## Извлечённый текст
'''

Издательский дом «Медина»
Поиск rss Написать нам
Главная » Исламская теология и коранические науки
Коранические чтения III. «Неужто они не разумеют!» /Тауфик Ибрагим/
28.01.2009

Фальсафа: философия и религия – близнецы

Хотя фальсафа нередко трактовалась ревнителями правоверия как ересь, но именно в ней был осуществлен синтез всемирно-исторического значения: объединение античной философии с монотеистическим ревелятивизмом, впоследствии воспринятое иудаизмом и христианством. Фалясифа (учителя фальсафы) впервые ввели определение «Бытийно-Необходимое» (или «Необходимо-Сущее», ваджиб аль-вуджуд), что впоследствии стало типичным обозначением Бога в теологии ислама, иудаизма, отчасти и христианства. Фалясифа «офилософствовали», «интеллектуализировали» мусульманское вероучение, философски (метафизико-онтологически) осмысливая кораническую космогонию, ангелологию, профетологию, теодицею и эсхатологию[1].

В трактате «О первой философии» родоначальник фальсафы аль-Кинди доказывает, что философия не отличается от религии. Ведь философия – это знание (наука) об истинной природе вещей, и в таком знании «заключается знание о божественности (рубубиййа), знание о единственности [Бога], знание о добродетели, знание обо всем полезном и о пути, ведущем ко всему полезному, знание о том, как держаться в стороне от всего вредного и как остерегаться его. Приобретение всех этих знаний есть как раз то, с чем явились истинные посланники Божьи.., а именно – признание божественности Бога единого, следование добродетелям и избегание пороков, противоположных добродетелям как по своей сущности, так и по своим последователям»*[2].

Как до него Аристотель (в трактате «Пропрептик», или «Увещание к философии»), аль-Кинди показывает, что, ниспровергая философию, враги ее вынуждены стать на философский путь: «Из самих слов противников [философии] непременно следует необходимость ее приобретения. Ведь им приходится либо признать необходимость философии, либо отрицать ее необходимость. Если они признают ее необходимость, то они должны искать философию. А если они отрицают ее необходимость, то они должны раскрыть причину своего отрицания и обосновать его с помощью доказательства. Раскрытие же причины и приведение доказательства принадлежит именно науке об истинной природе вещей»*[3], т. е. философии.

'''

## Записанные данные
'''

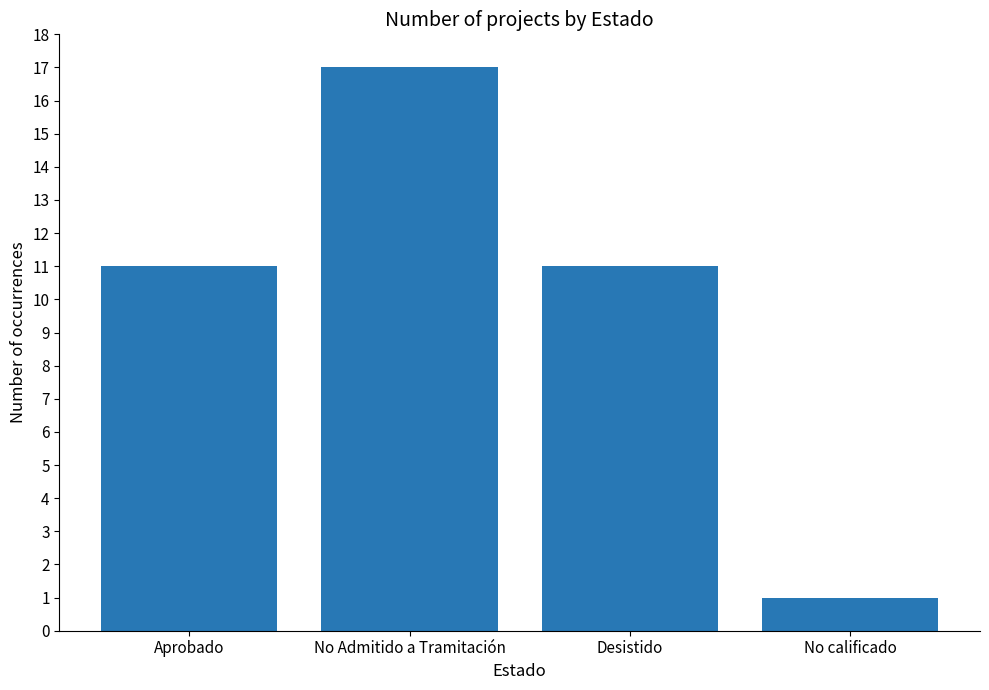

Reading left to right, list all the values displayed in this chart.

Aprobado=11	No Admitido a Tramitación=17	Desistido=11	No calificado=1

'''

## Требования к заданиям
(a) Перепечатайте из текста о фальсафе всё, что идёт от слов «Хотя фальсафа нередко» вниз до слов «теодицею и эсхатологию[1].» включительно.
(b) Продолжите текст о фальсафе, начав сразу после его последнего предложения.
Эти данные здесь никакой роли не играют.

## Ответы по номерам
(a)
Хотя фальсафа нередко трактовалась ревнителями правоверия как ересь, но именно в ней был осуществлен синтез всемирно-исторического значения: объединение античной философии с монотеистическим ревелятивизмом, впоследствии воспринятое иудаизмом и христианством. Фалясифа (учителя фальсафы) впервые ввели определение «Бытийно-Необходимое» (или «Необходимо-Сущее», ваджиб аль-вуджуд), что впоследствии стало типичным обозначением Бога в теологии ислама, иудаизма, отчасти и христианства. Фалясифа «офилософствовали», «интеллектуализировали» мусульманское вероучение, философски (метафизико-онтологически) осмысливая кораническую космогонию, ангелологию, профетологию, теодицею и эсхатологию[1].

(b)
По мысли аль-Кинди, истина – общечеловеческое достояние, и благоверный мусульманин должен быть открыт на философское достижение других культур: «Нам не следует стыдиться одобрения и обретения истины, откуда бы она ни исходила – пусть даже от далеких от нас [по времени] или отличных от нас [по вере] народов. Для искателя истины нет ничего лучше самой истины: истина не принижается и не умаляется из-за того, кто ее высказал или передал; и никого не унизит [приобретение] истины – наоборот, истина возвышает любого»*[4].

Неприязнь догматиков-традиционалистов к философии аль-Кинди связывает с тем, что они обуреваемы «грязной завистью» и что они «незаслуженно возложили на себя венцы истины» и стремятся «оберечь свои поддельные троны, кои они воздвигли себе без всякого на то права», домогаясь лишь главенства посредством религии и торгуя ею. А таковые лишены веры, «ибо, кто торгует чем-нибудь, тот это продает, а кто продает какую-нибудь вещь, тот уже лишается ее». Расстается с верой и тот, «кто противится приобретению [философии – ] знания об истинной природе вещей – и кто называет приобретение такого знания неверием»[5].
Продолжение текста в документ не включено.